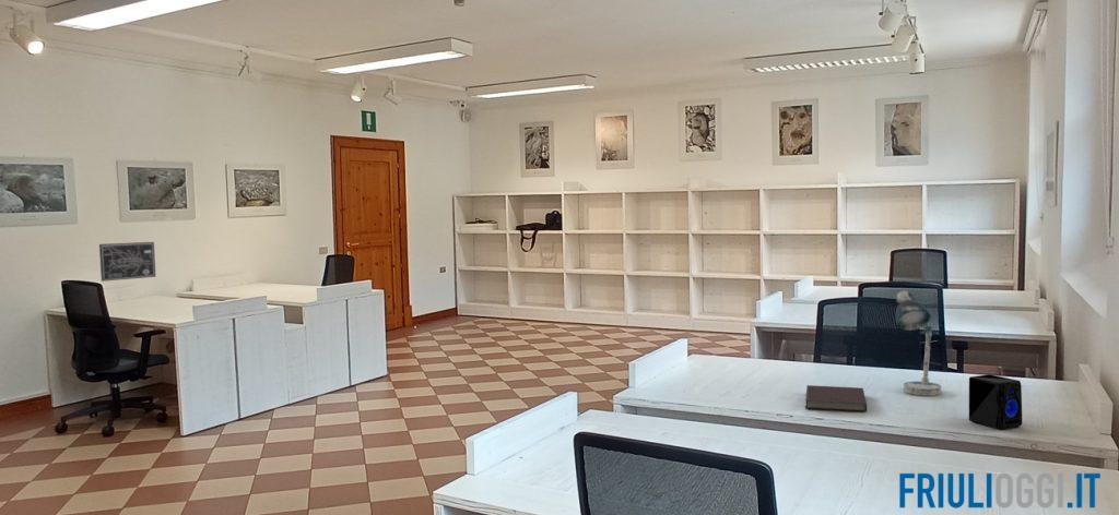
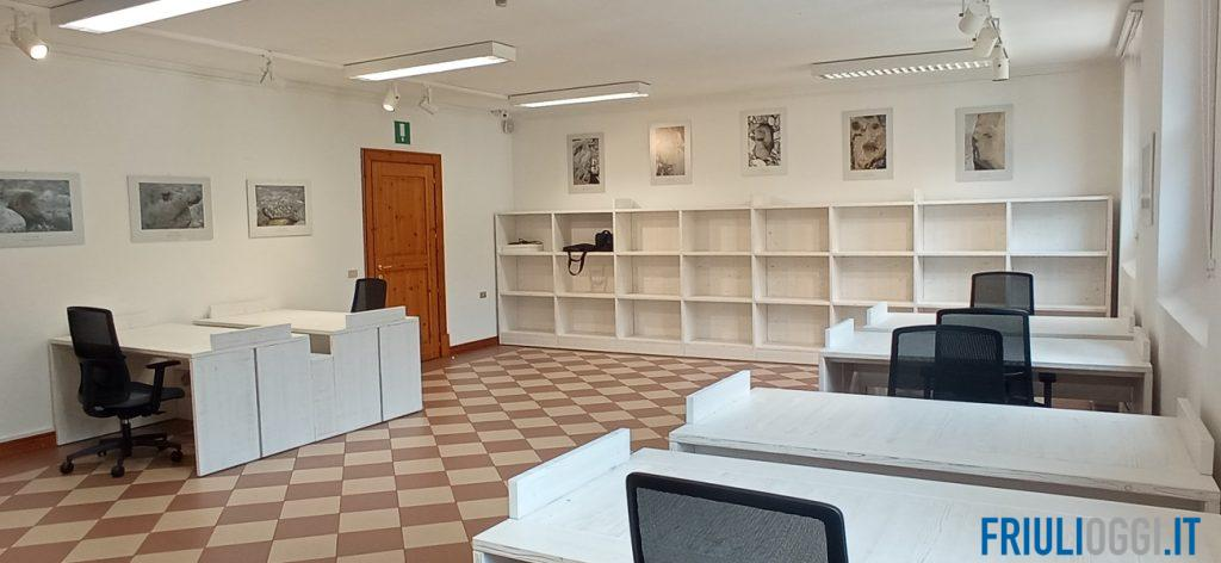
- notebook [804,384,868,412]
- wall art [98,241,157,283]
- desk lamp [895,290,942,397]
- speaker [968,373,1023,430]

### Your task
When you write out the material above, keep every line exact and drop each picture.

### Solution
- notebook [804,384,868,412]
- wall art [98,241,157,283]
- desk lamp [895,290,942,397]
- speaker [968,373,1023,430]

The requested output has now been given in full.